Thank you, madewithrealginger, for being the second to publish. I appreciate the opportunity to offer feedback your classmates might read before the deadline (which is fast approaching). If you read my Reply to Moneytrees, you know I can lay on the commentary pretty thick. Let’s see what happens when I read your post.
Paragraph 1. You compare young adventurous Charlie Brown with the satirically depressed, middle aged Charlie. Why, madewithrealginger? We remember Charlie. This version is different. The new version is paired with words and used as a header. Did you want to tell us something about that?
Your perfectly reasonable response will probably be: It’s an introduction. I am telling readers what they need to know to understand the point I will make in P2. That’s fair. But it’s not necessary, not advisable, to waste your first paragraph (roughly half of your post) “warming up.”
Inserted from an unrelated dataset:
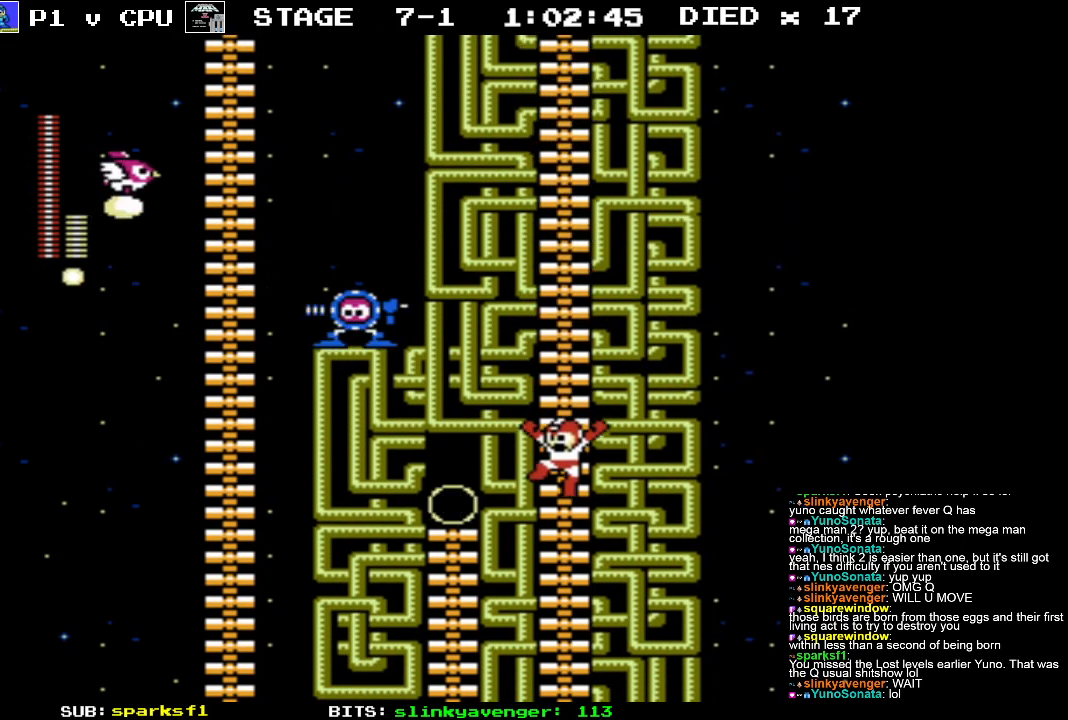
{"buttons": ["DPAD_LEFT"], "events": []}
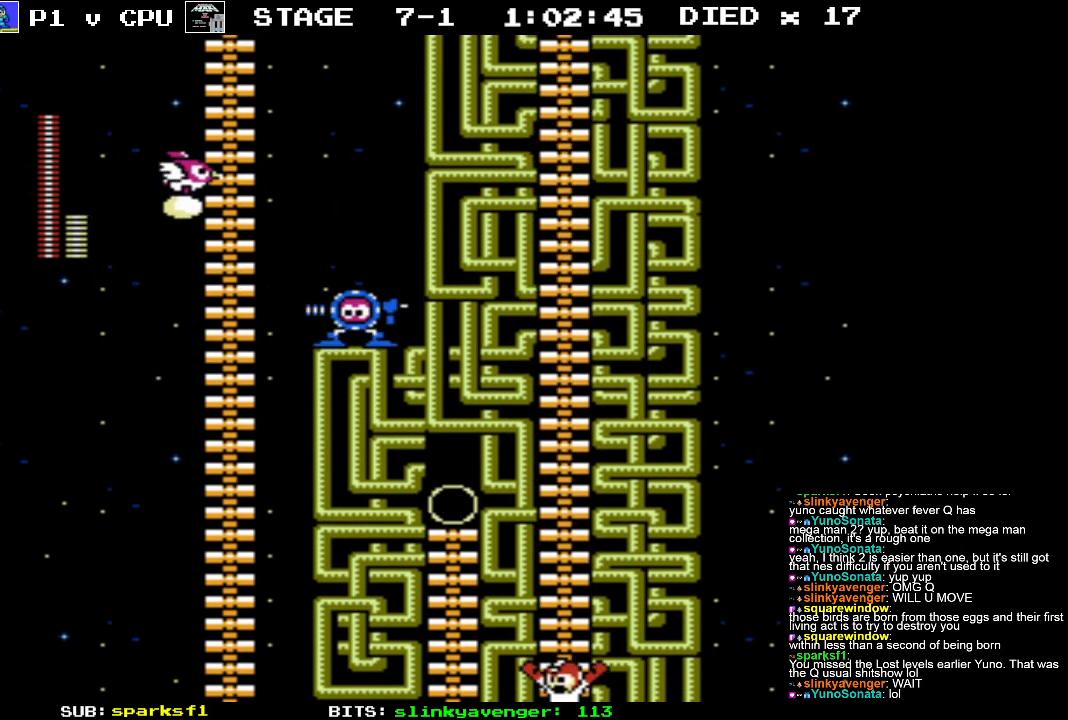
{"buttons": [], "events": [[250, "DPAD_LEFT", "up"]]}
Here are alternatives that probably don’t represent your thinking, but which engage readers in an exchange of ideas using the same subject matter:
1. Lovable Charlie Brown, the adventurous boy from the Peanuts cartoons, seems a very unlikely symbol for an international “free speech” movement. OR:
2. The slovenly, depressed, middle-aged Charlie Brown cartoon the graphic uses to portray the Je Suis Charlie movement makes us wonder what sort of speech we want to be free to speak. OR:
3. The warped Charlie Brown in the blog header reminds us that not all speech is pleasant, and not all cartoons are meant to amuse.
As I say, I’m not trying to suggest a viewpoint to you. Instead, I’m suggesting that you can and should start, develop, and conclude all your writing with a series of compelling ideas, right from the start.
Paragraph 2. You’re right, madewithrealginger, the pairing spurs thinking. But, about what? “Meanings and relationships” are not ideas; they’re just categories of language. If you don’t suggest a single meaning or relationship, you’re leaving all the work to your readers. I promise you, they won’t help. They want your guidance. Instead, you have continued your introduction another sentence into your text.
That the morbid sketch is a metaphor is a fine idea, madewithrealginger. You could have opened with it and spent your 125 words developing it. There’s still time to do so by midnight, and I heartily encourage you to do so. It’s worth your time.
Is it a very dark time for cartoonists everywhere? Why? Because they feel constrained to say less? Because they are grieving for their lost colleagues? Because they like to be funny, but the massacre has taken the joy out of drawing gags for a living? You could easily make a good post out of this idea too. Don’t wait until the last sentence to hint at what you might have written.
You show skill at language, madewithrealginger, and your ideas, when you share them, are perfectly fine. I hope my comments will embolden you to trust in their value and present them with more vigor and conviction.